Ms Winterton: Once again, the hon. Gentleman needs to look at the amendments that he is tabling. There is nothing in what he proposes that would bring people forward for treatment earlier. I would like to pick him up on that point. I think that the hon. Member for Tiverton and Honiton (Angela Browning) was hoping to avoid future criticism by saying that there would be sufficient protection to ensure that everybody who was covered at the moment would be covered in future.
Ms Winterton: If the hon. Lady is not saying that, that is fine; I shall give way to her.
Angela Browning: The point that I was making is that these matters come down to judgments on the part of clinicians. They will have those difficulties with or without the proposals. As my hon. Friend the Member for East Worthing and Shoreham (Tim Loughton) was saying, the idea of predicting with absolute certainty that, for example, somebody is going to go out and commit a homicide, having not done so before, is not credible. The Minister knows the figures; she has heard them from the Royal College of Psychiatrists. We would have to lock up and detain 5,000 people even to come close to finding one who just might do it.
Ms Winterton: But the hon. Lady knows that we already detain people.
Angela Browning: Not on that scale.
Ms Winterton: No, not on that test, because the test does not exist at the moment. The hon. Lady would be introducing a new test ensuring that people who get treatment at the moment will not do so in future. She must accept that.
Let me cite what the hon. Member for East Worthing and Shoreham said earlier in this debate. He said that very large numbers would have impaired decision making. He then said that some people would retain capacity, and quoted a study that said that 15 per cent. of people under detention retained capacity. He then said that the IDM test is a lower percentage, so there would be much lower numbers who could not be detained as a result of the proposal. [Interruption.] He said that the IDM test is a lower percentage, so let us look at the percentages. Let us look, say, at what would happen if 10, 5 or 2 per cent. of people could not be detained, and at what we are talking about in figuresreal people who would not get treatment in future. There were some 22,500 detentions in England for treatment under section 3 in 2005-06. If 10 per cent. of those were ruled out, 2,250 people would not get treatment; 5 per cent. would be 1,125 people; and 1 per cent. would be 225. Those are real people who would not get treatment under the hon. Gentlemans proposals.

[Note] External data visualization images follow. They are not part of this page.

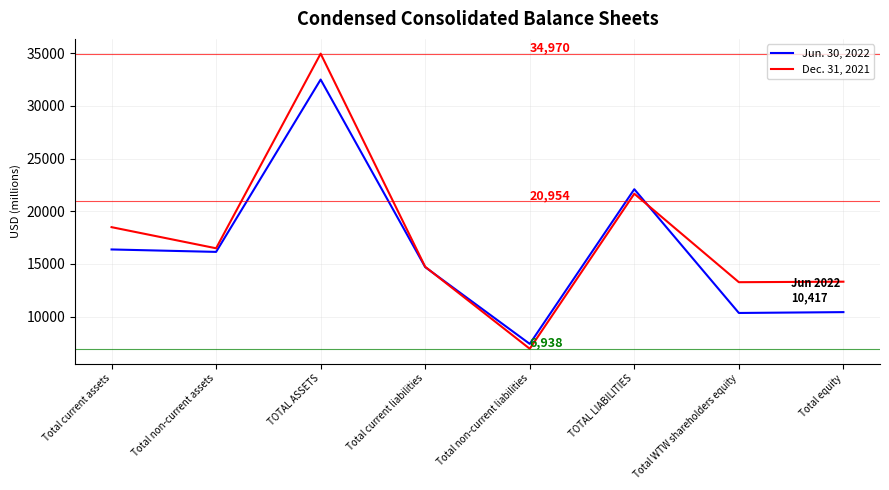

The value of Jun. 30, 2022 at TOTAL ASSETS is 47544. True or false?

False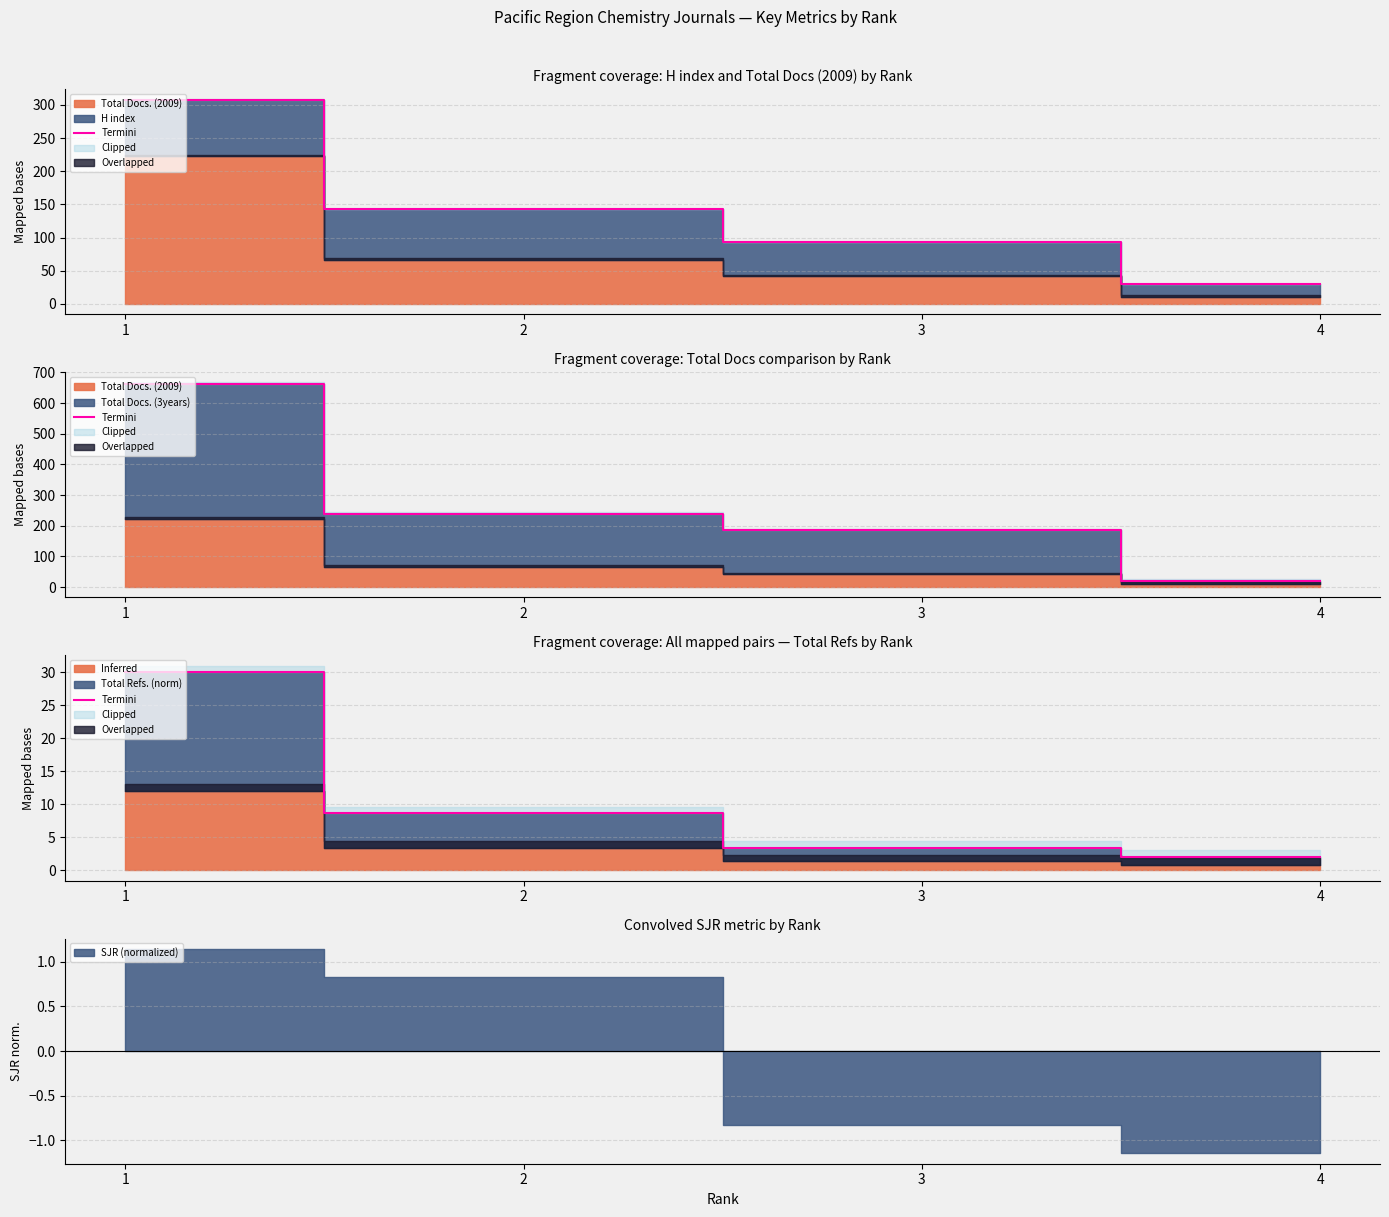

Where does the data first go above 8?

1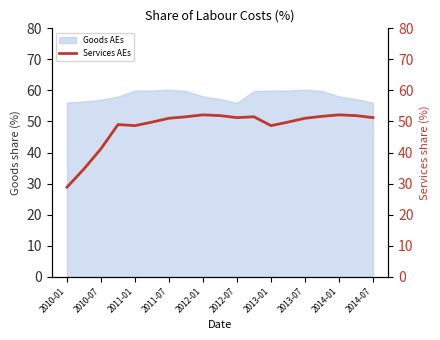

The value of Goods AEs at 2014-07 is 73.0. True or false?

False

Tim Loughton: They are not real people. Those are completely hypothetical figures that the Minister is characteristically using to try to caricature the case that is being put to her. I referred to a lower threshold. I also said that there is no evidence that she can produce that the numbers subject to compulsion will be higher or lower as a result of the proposal. What I did say is that people will be less deterred from presenting to receive the help and support of services, which we want to encourage them to do.